My WLED has no configuration except an IP adress for my Wifi. No presets or any other changes were made. If you need more information just tell. The reboot is triggered by a simple node app trying to connect...

blazoncek commented 6 months ago

As I suspected, the error is not in WLED code but, unfortunately, in AsyncWebServer library. Hopefully @willmmiles will find what's wrong.

Can you capture a packet that causes the crash? Using Wireshark or similar.

willmmiles commented 6 months ago

Or alternately, post a link to your node app. There's something different about the headers from the usual browser connections.

smhex commented 6 months ago

Here are both: the very basic node app and the Wireshark recordings...

Wireshark.zip wled-ws-test.zip

Please change your WLED's IP in index.ts and run

npm install
npx tsc
node index

If everything works, WLED's current state should be logged to the console.

Happy easter

willmmiles commented 6 months ago

Thanks for bearing with me! I was able to replicate it using your code and config, and tracked this to a use-after-free in AsyncWebServer. It was indeed triggered by the headers sent by node, and wouldn't replicate unless some other code caught it with its pants down, so to speak.

I've pushed AsyncWebServer v2.2.1 which has the fix, and opened PR #3873 to adopt it.

smhex commented 6 months ago

Perfect, I will re-run my tests after the PR merge.

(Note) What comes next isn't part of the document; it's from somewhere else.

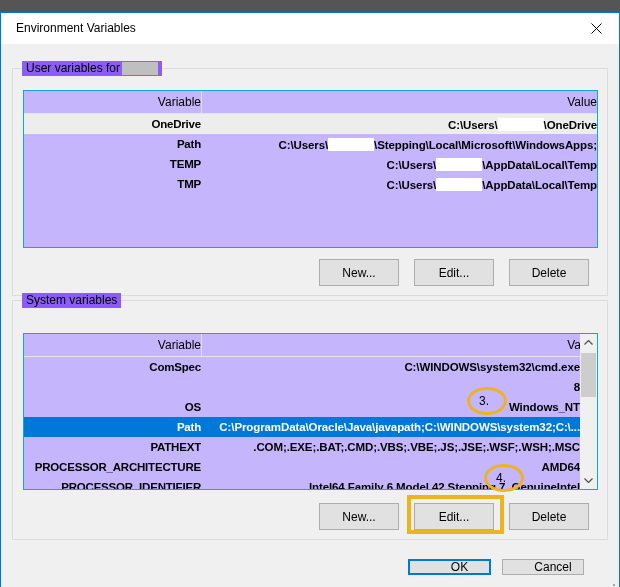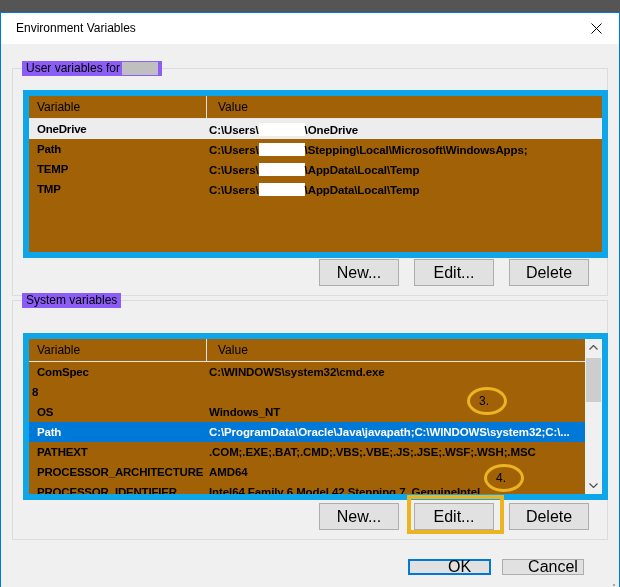"Variable" .listview { background: #a16207 -> #c4b5fd; border: 6px solid #0ea5e9 -> 1px solid #0ea5e9; text-align: none -> right }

blazoncek commented 6 months ago

Perfect, I will re-run my tests after the PR merge.

You can test it immediately by temporarily changing your copy of platformio.ini

smhex commented 6 months ago

You're right. I quickly rebuilt the image with version 2.2.1 of AsyncWebserver, restored my presets and other settings and .... everything works again 👍

I enabled my Homebridge plugin again and as far as I could see, communication worked as it should be and as it was last seen in WLED 0.14.1. I will keep an eye on it for some of days...

Thank you very much @willmmiles , @blazoncek !